The task
Pull out every line below that holds the word "России".
##############################
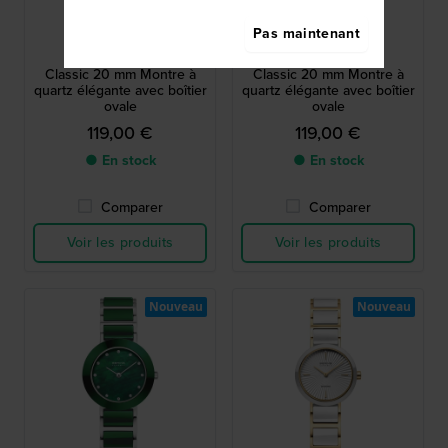
Bering
Bering
Pas maintenant
11020-833
11020-402
Classic 20 mm Montre à
Classic 20 mm Montre à
quartz élégante avec boîtier
quartz élégante avec boîtier
ovale
ovale
119,00 €
119,00 €
● En stock
● En stock
Comparer
Comparer
Voir les produits
Voir les produits
Nouveau
Nouveau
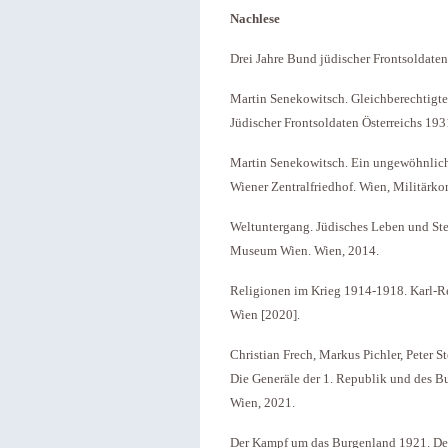
Nachlese
Drei Jahre Bund jüdischer Frontsoldaten 
Martin Senekowitsch. Gleichberechtigte
Jüdischer Frontsoldaten Österreichs 19
Martin Senekowitsch. Ein ungewöhnlic
Wiener Zentralfriedhof. Wien, Militär
Weltuntergang. Jüdisches Leben und Ste
Museum Wien. Wien, 2014.
Religionen im Krieg 1914-1918. Karl-Re
Wien [2020].
Christian Frech, Markus Pichler, Peter S
Die Generäle der 1. Republik und des Bu
Wien, 2021.
Der Kampf um das Burgenland 1921. De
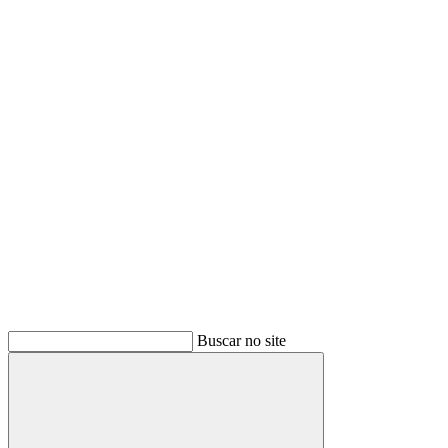
Buscar
Buscar no site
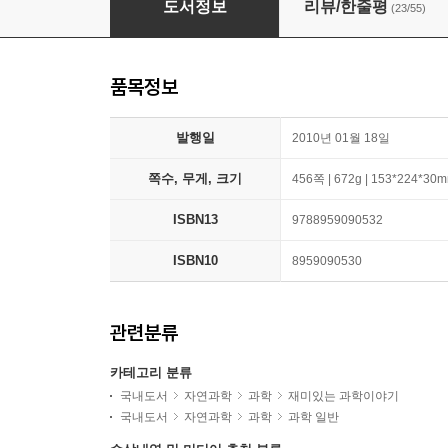
도서정보
리뷰/한줄평
(23/55)
품목정보
발행일
2010년 01월 18일
쪽수, 무게, 크기
456쪽 | 672g | 153*224*30
ISBN13
9788959090532
ISBN10
8959090530
관련분류
카테고리 분류
국내도서
자연과학
과학
재미있는 과학이야기
국내도서
자연과학
과학
과학 일반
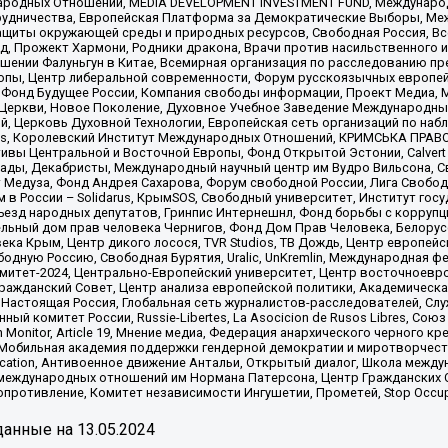
родных Отношений, MEDIA DEVELOPMENT INVESTMENT FUND, Международн
рудничества, Европейская Платформа за Демократические Выборы, Ме
щиты окружающей среды и природных ресурсов, Свободная Россия, Все
, Прожект Хармони, Родники дракона, Врачи против насильственного и
шении Фалуньгун в Китае, Всемирная организация по расследованию пр
опы, Центр либеральной современности, Форум русскоязычных европей
Фонд Будущее России, Компания свободы информации, Проект Медиа, 
 Церкви, Новое Поколение, Духовное Учебное Заведение Международн
й, Церковь Духовной Технологии, Европейская сеть организаций по н
nds, Королевский Институт Международных Отношений, КРИМСЬКА ПРАВОЗ
ициативы Центральной и Восточной Европы, Фонд Открытой Эстонии, Calver
ады, Декабристы, Международный научный центр им Вудро Вильсона, С
 Медуза, Фонд Андрея Сахарова, Форум свободной России, Лига Свободны
в России – Solidarus, КрымSOS, Свободный университет, Институт гос
Съезд народных депутатов, Гринпис Интернешнл, Фонд борьбы с коррупц
тельный дом прав человека Чернигов, Фонд Дом Прав Человека, Белору
ека Крым, Центр дикого лосося, TVR Studios, ТВ Дождь, Центр европей
одную Россию, Свободная Бурятия, Uralic, UnKremlin, Международная ф
омитет-2024, Центрально-Европейский университет, Центр восточноев
ражданский Совет, Центр анализа европейской политики, Академическа
Настоящая Россия, Глобальная сеть журналистов-расследователей, Слу
ый комитет России, Russie-Libertes, La Asocicion de Rusos Libres, С
on Monitor, Article 19, Мнение медиа, Федерация анархического черного
обильная академия поддержки гендерной демократии и миротворчества,
ational Education, Антивоенное движение Антальи, Открытый диалог, Школа 
 международных отношений им Нормана Патерсона, Центр Гражданских 
ротивление, Комитет независимости Ингушетии, Прометей, Stop Occupat
анные на
13.05.2024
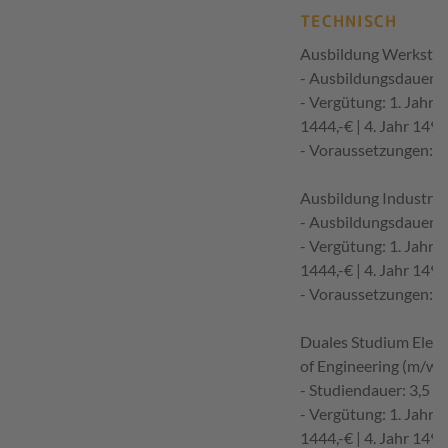
TECHNISCH
Ausbildung Werkstof
- Ausbildungsdauer: 3
- Vergütung: 1. Jahr 13
1444,-€ | 4. Jahr 1497
- Voraussetzungen: m
Ausbildung Industri
- Ausbildungsdauer: 3
- Vergütung: 1. Jahr 13
1444,-€ | 4. Jahr 1497
- Voraussetzungen: M
Duales Studium Elekt
of Engineering (m/w/
- Studiendauer: 3,5 J
- Vergütung: 1. Jahr 13
1444,-€ | 4. Jahr 1497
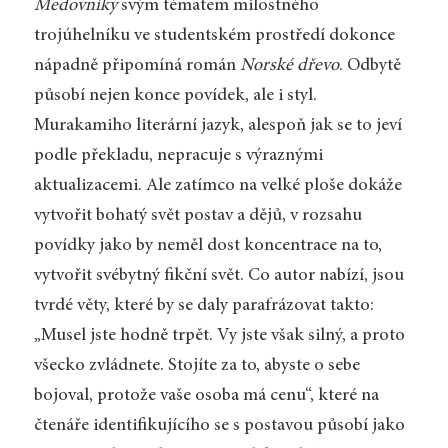
Medovníky
svým tématem milostného
trojúhelníku ve studentském prostředí dokonce
nápadně připomíná román
Norské dřevo
. Odbytě
působí nejen konce povídek, ale i styl.
Murakamiho literární jazyk, alespoň jak se to jeví
podle překladu, nepracuje s výraznými
aktualizacemi. Ale zatímco na velké ploše dokáže
vytvořit bohatý svět postav a dějů, v rozsahu
povídky jako by neměl dost koncentrace na to,
vytvořit svébytný fikční svět. Co autor nabízí, jsou
tvrdé věty, které by se daly parafrázovat takto:
„Musel jste hodně trpět. Vy jste však silný, a proto
všecko zvládnete. Stojíte za to, abyste o sebe
bojoval, protože vaše osoba má cenu“, které na
čtenáře identifikujícího se s postavou působí jako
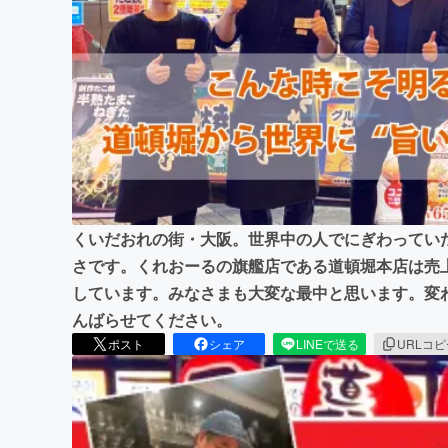
まちづくり・地域活性化
くいだおれの街・大阪。世界中の人でにぎわってい
さです。くれおーるの旗艦店である道頓堀本店は売上
しています。みなさまも大変な最中と思います。変
んばらせてください。
ポスト
シェア
LINEで送る
URLコ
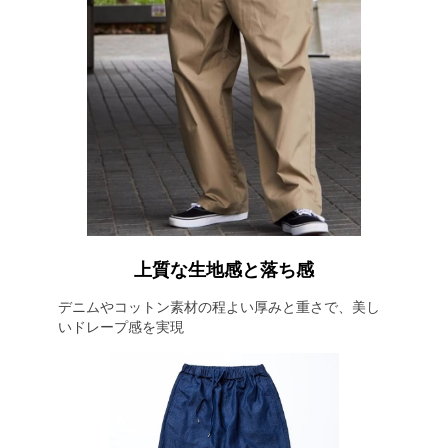
上質な生地感と落ち感
デニムやコットン素材の程よい厚みと重さで、美し
いドレープ感を実現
##############################
Answer area
Фонд Будущее России, Компания свободы информации, Проект Медиа, 
 Медуза, Фонд Андрея Сахарова, Форум свободной России, Лига Свободны
в России – Solidarus, КрымSOS, Свободный университет, Институт гос
ый комитет России, Russie-Libertes, La Asocicion de Rusos Libres, С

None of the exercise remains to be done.